Members of the Editorial Board of the Physics of Plasmas selected Professor Ian Hutchinson as the 2022 recipient of the Ronald C. Davidson Award for Plasmas Physics from among the most highly cited and most highly downloaded articles from Physics of Plasmas during the past five years. The citation for this year's award to Ian Hutchinson reads:
In recognition of outstanding plasma physics research by a Physics of Plasmas Author as evidenced by
“Electron holes in phase space: What they are and why they matter,” Physics of Plasmas, 24, 055601 (2017).
The award paper5 presented a tutorial and selective review of the fundamentals and the open questions regarding electron holes in plasmas. Electron holes are self-consistent regions in electron phase space with a local shortfall of density. They are found in laboratory experiments, detected with spacecraft, and seen in detail using numerical simulation. Hutchinson's investigations of electron holes were motivated by his early measurements of tokamak phenomena, which required understanding how plasma flows past obstacles. Hutchinson and his students showed how the wake from an object immersed in a flowing magnetized plasma can excite instabilities that create electron holes.6 Hole-generating wakes form as the solar wind flows past the moon or from probes inserted into tokamaks. Hutchinson then went on to describe the kinematics of electron holes,7,8 the transverse instability of holes,9 and the coupling of holes to other plasma modes.10 Hutchinson's recent works on electron-hole physics include papers on electron-phase space holes near the Earth's moon,11 statistical analysis of electron holes detected by the Magnetospheric Multiscale (MMS) spacecraft,12 multidimensional electron holes in magnetized plasma,13,14 and the physics of slow electron holes.15 In recognition of this year's Ronald C. Davidson Award in Plasma Physics, Hutchinson revisited the theory of electrostatic solitary waves and presented new insights into ion hole equilibrium as rigid entities with long lifetimes that make possible their detection by spacecraft.16
This year's award selection committee, consisting of Alex Lazarian (APS-DPP Representative), Scott Baalrud, Elena Belova, Xavier Garbet, and John Verboncoeur from the Physics of Plasmas Editorial Board, reviewed the top-cited articles and nominated several authors from across the topical focus areas of Physics of Plasmas. The final selection was made by vote of the full Editorial Board.

• ENTRIES SHOWN
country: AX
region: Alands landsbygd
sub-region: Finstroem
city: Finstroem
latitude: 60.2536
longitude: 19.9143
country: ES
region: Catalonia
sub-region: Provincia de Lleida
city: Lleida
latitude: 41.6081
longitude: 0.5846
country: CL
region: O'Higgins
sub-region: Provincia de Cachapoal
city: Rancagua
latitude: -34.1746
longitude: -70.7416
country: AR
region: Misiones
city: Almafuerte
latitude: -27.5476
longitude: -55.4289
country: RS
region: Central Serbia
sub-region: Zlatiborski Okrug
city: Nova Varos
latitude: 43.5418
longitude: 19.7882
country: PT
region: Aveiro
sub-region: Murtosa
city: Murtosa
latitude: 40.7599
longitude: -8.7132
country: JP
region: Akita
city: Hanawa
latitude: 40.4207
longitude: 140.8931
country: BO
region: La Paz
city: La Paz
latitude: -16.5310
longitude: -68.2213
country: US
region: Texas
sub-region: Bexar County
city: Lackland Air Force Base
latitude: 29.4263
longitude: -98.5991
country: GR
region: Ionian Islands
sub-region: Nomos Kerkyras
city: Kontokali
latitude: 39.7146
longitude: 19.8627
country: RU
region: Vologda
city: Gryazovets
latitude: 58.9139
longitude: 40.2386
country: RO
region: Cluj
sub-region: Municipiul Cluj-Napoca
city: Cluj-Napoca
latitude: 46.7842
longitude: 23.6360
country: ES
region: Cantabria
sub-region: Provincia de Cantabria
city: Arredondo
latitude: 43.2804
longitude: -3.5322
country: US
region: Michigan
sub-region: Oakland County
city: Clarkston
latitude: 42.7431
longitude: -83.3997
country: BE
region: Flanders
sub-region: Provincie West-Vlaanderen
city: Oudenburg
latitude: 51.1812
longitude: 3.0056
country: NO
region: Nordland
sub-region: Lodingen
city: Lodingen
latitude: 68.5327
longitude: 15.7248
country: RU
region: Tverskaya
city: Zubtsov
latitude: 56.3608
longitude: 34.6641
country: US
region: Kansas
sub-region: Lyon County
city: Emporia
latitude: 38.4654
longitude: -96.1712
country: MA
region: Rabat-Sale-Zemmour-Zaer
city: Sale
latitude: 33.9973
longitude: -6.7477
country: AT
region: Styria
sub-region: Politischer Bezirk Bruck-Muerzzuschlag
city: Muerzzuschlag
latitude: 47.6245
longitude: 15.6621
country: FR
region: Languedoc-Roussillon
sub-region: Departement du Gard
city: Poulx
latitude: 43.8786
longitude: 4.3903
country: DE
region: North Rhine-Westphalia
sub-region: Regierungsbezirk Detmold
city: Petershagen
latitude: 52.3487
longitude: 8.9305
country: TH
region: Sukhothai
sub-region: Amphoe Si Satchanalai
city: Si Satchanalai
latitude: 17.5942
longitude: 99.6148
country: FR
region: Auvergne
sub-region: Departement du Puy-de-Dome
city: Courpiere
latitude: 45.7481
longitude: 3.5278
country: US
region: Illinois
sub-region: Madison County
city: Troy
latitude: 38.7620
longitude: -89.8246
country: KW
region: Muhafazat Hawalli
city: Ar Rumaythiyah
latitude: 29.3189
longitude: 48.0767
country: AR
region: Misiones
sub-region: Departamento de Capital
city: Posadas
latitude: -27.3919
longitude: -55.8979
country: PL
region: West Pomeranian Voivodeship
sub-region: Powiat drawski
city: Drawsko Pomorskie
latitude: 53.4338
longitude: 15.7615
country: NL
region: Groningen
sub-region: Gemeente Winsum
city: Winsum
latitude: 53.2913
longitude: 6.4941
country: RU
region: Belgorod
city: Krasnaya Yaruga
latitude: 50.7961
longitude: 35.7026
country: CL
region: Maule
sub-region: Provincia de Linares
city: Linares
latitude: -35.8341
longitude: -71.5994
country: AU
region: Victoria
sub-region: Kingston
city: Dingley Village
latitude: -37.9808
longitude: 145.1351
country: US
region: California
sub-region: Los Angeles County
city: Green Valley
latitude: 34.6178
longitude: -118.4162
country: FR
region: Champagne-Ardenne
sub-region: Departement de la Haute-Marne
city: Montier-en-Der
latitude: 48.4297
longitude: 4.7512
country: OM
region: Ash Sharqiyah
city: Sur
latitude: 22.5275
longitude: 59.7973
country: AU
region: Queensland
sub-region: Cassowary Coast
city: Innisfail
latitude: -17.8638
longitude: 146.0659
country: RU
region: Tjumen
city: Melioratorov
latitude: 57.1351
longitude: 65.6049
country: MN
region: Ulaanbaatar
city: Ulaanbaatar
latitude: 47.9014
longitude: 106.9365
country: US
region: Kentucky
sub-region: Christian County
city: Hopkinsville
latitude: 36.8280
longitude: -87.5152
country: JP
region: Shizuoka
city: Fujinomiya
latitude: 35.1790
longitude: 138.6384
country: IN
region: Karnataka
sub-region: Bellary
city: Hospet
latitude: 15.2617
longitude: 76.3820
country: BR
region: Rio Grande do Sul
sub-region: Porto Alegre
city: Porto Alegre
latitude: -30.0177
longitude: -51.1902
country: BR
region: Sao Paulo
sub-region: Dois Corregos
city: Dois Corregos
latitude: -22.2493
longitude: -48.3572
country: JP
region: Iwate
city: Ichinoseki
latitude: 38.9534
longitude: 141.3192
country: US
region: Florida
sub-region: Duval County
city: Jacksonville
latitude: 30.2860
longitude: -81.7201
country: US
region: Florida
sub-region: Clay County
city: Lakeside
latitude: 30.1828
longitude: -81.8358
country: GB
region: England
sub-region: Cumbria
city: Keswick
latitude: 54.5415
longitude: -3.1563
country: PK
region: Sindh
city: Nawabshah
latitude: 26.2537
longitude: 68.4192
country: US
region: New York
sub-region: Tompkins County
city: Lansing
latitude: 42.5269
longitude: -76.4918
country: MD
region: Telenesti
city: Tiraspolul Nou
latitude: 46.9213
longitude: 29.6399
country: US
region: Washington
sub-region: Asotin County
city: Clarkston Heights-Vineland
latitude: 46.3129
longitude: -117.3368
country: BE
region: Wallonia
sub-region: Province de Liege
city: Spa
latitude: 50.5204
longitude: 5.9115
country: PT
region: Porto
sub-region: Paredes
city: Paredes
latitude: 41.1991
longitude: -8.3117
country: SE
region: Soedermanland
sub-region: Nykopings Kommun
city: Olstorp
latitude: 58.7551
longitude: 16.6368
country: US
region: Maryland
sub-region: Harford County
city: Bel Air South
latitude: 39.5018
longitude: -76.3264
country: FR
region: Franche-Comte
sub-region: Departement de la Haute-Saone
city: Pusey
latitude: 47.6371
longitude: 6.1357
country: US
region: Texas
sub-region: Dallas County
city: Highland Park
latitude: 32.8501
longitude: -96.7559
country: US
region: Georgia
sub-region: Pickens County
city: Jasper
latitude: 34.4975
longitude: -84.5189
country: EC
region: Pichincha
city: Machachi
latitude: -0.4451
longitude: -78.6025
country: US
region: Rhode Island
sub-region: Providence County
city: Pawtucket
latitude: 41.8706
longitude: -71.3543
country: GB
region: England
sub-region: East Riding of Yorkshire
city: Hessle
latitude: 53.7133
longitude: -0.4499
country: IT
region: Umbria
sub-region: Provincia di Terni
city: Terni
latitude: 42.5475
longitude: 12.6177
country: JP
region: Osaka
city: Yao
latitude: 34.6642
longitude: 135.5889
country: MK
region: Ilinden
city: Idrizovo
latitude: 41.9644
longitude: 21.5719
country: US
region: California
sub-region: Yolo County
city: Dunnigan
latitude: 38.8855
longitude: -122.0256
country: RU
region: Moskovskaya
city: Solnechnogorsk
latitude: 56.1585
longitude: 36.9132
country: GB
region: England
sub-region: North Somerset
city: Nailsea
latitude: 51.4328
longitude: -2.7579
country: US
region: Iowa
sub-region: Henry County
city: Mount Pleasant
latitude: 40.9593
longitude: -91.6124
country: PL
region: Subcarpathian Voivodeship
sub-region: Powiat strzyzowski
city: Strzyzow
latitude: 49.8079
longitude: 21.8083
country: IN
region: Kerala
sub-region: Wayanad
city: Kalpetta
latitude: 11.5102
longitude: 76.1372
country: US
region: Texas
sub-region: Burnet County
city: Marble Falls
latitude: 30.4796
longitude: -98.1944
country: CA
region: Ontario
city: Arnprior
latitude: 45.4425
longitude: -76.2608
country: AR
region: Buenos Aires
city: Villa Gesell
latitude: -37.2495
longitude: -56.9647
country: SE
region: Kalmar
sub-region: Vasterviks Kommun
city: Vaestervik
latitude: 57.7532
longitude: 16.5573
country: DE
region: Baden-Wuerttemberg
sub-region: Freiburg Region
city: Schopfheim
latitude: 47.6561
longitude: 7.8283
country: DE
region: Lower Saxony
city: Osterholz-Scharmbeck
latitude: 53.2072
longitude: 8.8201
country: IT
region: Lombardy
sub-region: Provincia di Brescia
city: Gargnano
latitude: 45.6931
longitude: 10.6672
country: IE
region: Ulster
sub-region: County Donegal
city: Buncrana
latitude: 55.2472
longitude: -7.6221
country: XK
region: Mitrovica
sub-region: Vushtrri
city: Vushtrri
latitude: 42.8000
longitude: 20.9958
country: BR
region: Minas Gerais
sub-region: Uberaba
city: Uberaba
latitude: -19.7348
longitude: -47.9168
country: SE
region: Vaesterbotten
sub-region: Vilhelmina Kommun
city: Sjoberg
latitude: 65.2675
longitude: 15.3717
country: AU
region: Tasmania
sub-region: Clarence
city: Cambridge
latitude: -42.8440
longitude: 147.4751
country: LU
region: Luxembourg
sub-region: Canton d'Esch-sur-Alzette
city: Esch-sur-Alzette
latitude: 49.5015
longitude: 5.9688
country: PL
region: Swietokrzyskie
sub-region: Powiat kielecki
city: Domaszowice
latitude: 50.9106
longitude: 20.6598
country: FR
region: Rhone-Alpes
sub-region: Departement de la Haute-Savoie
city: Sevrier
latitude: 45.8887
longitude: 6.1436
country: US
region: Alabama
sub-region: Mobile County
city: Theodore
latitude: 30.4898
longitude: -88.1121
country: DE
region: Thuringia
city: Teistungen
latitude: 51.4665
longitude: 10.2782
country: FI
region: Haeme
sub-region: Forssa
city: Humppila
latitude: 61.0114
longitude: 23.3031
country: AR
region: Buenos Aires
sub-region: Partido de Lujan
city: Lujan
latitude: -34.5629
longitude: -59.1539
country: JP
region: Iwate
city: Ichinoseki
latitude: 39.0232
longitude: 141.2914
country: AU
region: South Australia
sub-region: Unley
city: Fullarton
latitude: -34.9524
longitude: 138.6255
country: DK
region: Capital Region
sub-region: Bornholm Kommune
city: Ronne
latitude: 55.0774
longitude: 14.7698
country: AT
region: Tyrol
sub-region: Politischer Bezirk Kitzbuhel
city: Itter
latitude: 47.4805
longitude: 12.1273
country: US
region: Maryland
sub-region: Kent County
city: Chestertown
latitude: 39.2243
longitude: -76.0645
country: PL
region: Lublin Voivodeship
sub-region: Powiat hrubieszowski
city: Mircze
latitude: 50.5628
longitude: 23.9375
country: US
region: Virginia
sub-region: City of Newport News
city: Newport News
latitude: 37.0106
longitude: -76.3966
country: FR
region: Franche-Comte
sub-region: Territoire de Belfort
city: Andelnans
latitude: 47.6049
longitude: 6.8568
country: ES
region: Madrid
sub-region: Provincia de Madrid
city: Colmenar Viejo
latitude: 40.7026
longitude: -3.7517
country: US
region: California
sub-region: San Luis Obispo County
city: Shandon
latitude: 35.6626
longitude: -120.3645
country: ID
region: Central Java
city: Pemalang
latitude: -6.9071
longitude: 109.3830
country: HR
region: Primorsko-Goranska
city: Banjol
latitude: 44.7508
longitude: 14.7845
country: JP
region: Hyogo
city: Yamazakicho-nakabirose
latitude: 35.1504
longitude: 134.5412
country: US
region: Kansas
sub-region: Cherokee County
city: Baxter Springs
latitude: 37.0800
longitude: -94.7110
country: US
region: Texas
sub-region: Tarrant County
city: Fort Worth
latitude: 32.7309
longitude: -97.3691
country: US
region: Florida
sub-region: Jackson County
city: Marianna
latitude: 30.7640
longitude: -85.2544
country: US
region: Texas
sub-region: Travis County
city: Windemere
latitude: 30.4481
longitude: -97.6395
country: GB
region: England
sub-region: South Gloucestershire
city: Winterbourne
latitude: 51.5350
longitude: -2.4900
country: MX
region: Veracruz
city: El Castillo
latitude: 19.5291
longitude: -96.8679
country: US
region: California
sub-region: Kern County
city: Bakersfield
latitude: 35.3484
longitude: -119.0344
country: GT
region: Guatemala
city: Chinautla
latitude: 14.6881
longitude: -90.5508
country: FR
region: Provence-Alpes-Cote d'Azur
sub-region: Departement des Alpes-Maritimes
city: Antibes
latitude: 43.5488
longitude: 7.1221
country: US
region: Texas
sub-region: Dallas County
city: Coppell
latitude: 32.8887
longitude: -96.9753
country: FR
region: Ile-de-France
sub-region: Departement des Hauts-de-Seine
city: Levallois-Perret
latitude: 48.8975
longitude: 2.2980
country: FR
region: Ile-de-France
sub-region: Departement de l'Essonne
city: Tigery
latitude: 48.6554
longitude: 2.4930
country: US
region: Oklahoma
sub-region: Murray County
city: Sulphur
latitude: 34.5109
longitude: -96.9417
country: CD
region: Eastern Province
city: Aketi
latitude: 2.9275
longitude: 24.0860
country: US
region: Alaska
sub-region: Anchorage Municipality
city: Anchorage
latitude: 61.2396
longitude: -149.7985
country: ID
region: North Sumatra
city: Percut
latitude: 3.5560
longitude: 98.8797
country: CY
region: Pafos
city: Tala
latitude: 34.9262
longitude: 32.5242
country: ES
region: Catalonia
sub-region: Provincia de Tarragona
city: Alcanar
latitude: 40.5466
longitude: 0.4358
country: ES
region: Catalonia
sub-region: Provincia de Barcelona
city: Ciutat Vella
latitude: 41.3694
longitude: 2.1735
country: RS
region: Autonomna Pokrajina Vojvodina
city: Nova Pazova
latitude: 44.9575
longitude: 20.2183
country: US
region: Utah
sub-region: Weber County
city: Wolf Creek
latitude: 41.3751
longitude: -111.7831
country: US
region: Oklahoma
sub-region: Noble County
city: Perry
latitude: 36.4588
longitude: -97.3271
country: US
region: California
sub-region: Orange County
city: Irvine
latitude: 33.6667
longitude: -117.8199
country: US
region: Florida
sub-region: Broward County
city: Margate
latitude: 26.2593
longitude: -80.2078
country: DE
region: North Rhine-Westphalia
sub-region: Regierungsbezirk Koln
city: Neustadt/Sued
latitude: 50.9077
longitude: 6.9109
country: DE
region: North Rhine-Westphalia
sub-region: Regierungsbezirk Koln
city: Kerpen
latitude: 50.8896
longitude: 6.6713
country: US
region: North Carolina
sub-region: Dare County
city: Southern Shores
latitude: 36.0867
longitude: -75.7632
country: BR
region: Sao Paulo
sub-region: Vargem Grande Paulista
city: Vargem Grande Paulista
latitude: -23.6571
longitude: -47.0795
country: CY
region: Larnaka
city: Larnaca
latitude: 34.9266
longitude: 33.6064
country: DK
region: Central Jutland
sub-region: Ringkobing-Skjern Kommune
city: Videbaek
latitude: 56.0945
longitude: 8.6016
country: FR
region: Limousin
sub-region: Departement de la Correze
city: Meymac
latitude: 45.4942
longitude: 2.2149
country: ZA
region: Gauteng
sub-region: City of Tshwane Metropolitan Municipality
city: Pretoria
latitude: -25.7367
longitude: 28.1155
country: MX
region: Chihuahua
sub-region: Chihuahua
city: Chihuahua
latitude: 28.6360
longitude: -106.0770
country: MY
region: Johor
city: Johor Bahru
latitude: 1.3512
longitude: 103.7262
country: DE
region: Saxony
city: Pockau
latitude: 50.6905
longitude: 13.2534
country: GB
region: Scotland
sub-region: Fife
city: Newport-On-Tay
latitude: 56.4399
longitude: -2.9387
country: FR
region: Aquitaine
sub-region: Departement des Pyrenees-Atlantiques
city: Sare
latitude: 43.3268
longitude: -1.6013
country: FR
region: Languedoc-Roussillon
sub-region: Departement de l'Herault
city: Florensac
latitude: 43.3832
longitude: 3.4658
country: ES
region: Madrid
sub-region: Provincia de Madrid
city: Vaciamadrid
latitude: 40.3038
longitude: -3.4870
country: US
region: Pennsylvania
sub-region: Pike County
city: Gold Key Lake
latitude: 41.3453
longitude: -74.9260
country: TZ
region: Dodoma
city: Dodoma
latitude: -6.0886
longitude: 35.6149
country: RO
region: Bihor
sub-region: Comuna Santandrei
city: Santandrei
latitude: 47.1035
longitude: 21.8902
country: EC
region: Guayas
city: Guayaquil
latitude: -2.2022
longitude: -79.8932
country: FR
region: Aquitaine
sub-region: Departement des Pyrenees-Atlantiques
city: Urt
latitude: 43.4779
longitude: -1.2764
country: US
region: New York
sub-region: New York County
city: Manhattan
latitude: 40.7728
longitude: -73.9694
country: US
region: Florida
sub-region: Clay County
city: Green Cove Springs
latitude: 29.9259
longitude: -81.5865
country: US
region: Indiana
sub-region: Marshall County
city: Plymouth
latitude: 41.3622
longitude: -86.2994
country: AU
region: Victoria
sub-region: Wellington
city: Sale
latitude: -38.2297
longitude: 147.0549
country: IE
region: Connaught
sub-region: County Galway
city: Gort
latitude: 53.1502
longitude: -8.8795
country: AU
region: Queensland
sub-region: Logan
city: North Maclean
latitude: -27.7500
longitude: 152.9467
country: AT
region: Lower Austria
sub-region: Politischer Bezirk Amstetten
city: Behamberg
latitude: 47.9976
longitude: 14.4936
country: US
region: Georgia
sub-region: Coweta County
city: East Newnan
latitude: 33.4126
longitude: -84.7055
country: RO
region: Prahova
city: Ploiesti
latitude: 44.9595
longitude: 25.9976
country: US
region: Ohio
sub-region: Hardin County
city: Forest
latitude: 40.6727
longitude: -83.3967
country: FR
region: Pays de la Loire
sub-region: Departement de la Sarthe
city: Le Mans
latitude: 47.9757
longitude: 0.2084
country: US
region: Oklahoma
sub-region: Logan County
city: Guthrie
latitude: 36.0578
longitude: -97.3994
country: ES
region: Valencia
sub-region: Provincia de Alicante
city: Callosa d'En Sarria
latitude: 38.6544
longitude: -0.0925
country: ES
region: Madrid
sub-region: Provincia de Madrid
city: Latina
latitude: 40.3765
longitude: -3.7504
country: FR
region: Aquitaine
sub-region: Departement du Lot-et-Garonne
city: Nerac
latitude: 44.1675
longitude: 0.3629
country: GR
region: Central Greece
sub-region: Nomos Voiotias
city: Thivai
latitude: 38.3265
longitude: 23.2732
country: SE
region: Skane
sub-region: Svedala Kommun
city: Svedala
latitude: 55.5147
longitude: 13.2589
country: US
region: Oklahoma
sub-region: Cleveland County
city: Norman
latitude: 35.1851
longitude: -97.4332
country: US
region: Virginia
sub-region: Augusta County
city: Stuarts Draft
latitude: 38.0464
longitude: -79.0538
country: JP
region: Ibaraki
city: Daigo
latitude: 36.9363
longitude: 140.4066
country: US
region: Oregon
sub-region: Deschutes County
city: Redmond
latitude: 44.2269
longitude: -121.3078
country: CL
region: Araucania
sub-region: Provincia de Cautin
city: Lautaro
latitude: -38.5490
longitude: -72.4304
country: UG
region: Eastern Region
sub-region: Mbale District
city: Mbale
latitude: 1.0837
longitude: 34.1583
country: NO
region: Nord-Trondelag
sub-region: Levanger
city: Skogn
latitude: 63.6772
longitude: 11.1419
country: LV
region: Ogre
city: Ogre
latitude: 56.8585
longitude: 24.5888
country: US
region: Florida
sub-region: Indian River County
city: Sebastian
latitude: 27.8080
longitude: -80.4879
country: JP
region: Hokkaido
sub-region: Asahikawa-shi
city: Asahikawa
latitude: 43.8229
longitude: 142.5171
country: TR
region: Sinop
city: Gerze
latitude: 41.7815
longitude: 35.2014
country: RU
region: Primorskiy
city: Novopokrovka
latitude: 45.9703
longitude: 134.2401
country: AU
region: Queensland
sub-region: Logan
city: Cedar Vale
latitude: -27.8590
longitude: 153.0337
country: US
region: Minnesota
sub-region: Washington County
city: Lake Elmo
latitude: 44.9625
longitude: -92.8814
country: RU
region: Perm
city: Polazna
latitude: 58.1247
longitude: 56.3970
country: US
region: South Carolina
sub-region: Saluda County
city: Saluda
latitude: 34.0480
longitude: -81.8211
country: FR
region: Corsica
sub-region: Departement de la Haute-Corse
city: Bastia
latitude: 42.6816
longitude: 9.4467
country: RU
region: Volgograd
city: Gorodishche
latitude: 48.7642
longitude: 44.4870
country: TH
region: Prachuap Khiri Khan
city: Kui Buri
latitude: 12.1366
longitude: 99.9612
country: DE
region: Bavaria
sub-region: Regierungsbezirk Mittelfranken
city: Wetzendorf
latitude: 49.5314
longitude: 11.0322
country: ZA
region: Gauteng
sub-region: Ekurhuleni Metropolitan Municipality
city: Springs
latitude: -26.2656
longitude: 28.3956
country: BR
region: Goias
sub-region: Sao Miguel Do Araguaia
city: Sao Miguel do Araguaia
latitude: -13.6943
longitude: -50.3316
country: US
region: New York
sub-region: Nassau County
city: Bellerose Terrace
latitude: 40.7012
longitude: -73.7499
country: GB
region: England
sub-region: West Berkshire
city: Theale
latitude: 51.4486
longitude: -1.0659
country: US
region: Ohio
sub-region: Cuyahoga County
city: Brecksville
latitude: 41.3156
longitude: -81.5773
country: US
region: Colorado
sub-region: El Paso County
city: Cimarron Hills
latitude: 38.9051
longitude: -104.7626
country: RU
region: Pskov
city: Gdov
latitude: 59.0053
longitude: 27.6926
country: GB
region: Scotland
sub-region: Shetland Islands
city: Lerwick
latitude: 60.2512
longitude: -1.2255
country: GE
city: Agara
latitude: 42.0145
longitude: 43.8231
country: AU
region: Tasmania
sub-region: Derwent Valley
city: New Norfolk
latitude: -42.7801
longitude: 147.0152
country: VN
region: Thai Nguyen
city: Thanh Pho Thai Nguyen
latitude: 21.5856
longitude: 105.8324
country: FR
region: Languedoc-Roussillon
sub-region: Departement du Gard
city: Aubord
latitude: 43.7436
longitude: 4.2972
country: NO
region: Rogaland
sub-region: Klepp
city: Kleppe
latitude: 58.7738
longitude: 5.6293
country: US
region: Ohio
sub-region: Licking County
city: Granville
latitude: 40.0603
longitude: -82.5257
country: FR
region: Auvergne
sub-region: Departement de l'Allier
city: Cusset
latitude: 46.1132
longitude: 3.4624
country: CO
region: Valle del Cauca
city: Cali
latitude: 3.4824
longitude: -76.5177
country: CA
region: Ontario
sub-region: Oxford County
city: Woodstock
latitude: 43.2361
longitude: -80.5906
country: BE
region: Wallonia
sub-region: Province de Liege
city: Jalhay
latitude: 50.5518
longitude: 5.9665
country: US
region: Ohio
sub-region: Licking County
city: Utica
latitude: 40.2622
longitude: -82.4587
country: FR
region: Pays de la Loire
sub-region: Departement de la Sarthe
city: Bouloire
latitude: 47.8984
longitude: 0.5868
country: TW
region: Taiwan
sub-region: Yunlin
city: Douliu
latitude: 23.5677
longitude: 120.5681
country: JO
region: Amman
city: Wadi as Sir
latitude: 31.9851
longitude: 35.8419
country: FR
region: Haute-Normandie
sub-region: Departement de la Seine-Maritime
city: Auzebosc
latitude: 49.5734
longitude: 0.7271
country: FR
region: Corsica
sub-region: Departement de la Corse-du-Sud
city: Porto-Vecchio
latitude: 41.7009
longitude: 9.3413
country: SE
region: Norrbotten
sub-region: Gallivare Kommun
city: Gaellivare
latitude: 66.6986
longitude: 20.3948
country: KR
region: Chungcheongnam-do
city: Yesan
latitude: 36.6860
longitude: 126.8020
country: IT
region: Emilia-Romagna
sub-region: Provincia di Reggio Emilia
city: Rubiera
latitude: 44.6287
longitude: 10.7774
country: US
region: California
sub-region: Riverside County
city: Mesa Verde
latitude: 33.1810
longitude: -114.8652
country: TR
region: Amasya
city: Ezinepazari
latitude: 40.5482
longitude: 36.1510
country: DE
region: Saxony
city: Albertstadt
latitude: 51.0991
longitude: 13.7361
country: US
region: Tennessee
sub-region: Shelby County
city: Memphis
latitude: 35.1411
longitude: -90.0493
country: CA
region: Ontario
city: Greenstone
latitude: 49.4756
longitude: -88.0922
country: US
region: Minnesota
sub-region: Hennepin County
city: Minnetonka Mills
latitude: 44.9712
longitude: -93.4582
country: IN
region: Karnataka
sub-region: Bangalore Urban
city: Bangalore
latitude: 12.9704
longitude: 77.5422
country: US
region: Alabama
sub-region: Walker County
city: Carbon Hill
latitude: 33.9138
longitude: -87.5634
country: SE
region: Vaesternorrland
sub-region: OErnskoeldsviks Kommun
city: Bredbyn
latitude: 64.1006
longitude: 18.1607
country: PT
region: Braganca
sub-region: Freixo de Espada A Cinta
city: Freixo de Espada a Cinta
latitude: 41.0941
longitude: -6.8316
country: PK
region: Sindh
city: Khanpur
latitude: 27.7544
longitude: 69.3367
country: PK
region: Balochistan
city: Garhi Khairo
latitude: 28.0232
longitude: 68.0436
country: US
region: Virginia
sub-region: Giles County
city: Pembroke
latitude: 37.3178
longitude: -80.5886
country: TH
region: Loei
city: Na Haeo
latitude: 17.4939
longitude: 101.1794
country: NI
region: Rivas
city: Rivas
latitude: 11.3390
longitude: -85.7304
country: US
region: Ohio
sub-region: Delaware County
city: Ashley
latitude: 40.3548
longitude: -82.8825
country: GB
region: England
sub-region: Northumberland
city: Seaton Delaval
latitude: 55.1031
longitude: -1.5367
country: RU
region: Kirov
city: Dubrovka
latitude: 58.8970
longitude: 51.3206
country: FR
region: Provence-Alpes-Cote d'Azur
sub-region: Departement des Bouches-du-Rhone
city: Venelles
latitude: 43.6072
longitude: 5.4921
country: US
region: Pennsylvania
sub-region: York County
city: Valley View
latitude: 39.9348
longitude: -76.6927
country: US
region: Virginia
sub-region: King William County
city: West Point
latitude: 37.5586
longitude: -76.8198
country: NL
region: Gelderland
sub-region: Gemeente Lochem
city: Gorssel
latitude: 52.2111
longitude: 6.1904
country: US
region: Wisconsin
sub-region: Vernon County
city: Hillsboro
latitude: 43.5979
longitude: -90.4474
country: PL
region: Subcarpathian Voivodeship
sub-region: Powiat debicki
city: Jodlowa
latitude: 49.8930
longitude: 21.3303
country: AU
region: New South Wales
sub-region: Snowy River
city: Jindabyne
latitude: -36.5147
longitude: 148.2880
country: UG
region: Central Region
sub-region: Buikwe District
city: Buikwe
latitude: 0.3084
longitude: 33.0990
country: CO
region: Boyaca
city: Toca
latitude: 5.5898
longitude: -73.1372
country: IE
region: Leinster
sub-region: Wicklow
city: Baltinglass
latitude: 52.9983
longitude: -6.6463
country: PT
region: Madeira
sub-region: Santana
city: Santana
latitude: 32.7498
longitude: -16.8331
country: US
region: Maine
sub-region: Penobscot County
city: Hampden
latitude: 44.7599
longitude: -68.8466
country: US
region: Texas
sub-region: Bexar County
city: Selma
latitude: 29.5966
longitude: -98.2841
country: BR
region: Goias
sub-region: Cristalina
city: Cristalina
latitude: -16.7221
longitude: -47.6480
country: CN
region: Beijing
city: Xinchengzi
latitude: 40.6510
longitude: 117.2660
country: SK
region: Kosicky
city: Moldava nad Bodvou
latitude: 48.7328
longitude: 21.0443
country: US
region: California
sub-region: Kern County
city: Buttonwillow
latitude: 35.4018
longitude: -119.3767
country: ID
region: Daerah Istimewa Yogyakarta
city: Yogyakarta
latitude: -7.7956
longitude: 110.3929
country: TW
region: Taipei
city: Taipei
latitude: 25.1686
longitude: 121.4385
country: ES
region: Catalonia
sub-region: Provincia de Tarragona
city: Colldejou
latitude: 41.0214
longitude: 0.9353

• WHAT THIS TASK INVOLVES
Write the next part of the award announcement for Ian Hutchinson above, starting after its last sentence.

• EXERCISE ANSWER
The Ronald C. Davidson Award for Plasma Physics is provided by AIP Publishing in honor of Ronald Davidson's exceptional contributions as Editor-in-Chief of Physics of Plasmas for 25 years. The annual award is presented in collaboration with the APS Division of Plasma Physics and recognizes outstanding plasma physics research by a Physics of Plasmas author.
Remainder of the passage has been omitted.